> [What you are asked to do] Rewrite the lines from the line with "Überblick SAP Information Retri" to the line with "можат да имаат машки", changing "Zweckbestimmung" to "Verwendungszweck" and keeping everything else the same. Return only those lines.

[Data records]
###

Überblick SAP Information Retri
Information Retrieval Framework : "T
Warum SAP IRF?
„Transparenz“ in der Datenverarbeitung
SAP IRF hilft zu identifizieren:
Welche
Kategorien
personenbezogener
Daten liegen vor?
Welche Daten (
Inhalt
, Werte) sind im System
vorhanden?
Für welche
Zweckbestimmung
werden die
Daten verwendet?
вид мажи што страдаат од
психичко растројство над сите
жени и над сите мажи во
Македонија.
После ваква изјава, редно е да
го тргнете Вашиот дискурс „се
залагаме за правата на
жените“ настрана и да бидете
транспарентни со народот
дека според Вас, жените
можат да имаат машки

###

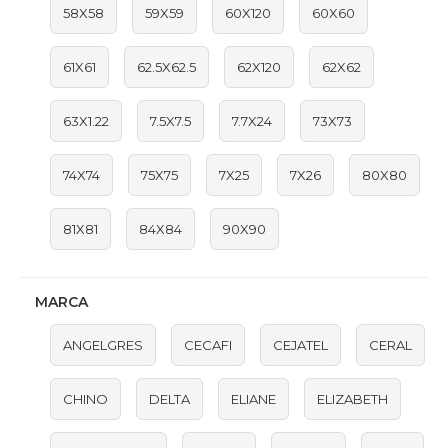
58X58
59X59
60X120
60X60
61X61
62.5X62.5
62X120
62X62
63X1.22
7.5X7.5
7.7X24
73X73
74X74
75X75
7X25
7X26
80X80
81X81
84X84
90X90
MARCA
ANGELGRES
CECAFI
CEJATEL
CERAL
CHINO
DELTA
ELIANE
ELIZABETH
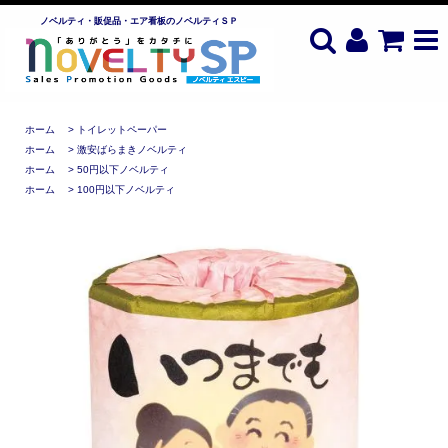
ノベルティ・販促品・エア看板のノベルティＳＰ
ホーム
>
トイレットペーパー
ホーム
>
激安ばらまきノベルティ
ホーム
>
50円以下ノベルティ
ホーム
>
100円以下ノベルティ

###

> [Task solution]
Überblick SAP Information Retri
Information Retrieval Framework : "T
Warum SAP IRF?
„Transparenz“ in der Datenverarbeitung
SAP IRF hilft zu identifizieren:
Welche
Kategorien
personenbezogener
Daten liegen vor?
Welche Daten (
Inhalt
, Werte) sind im System
vorhanden?
Für welche
Verwendungszweck
werden die
Daten verwendet?
вид мажи што страдаат од
психичко растројство над сите
жени и над сите мажи во
Македонија.
После ваква изјава, редно е да
го тргнете Вашиот дискурс „се
залагаме за правата на
жените“ настрана и да бидете
транспарентни со народот
дека според Вас, жените
можат да имаат машки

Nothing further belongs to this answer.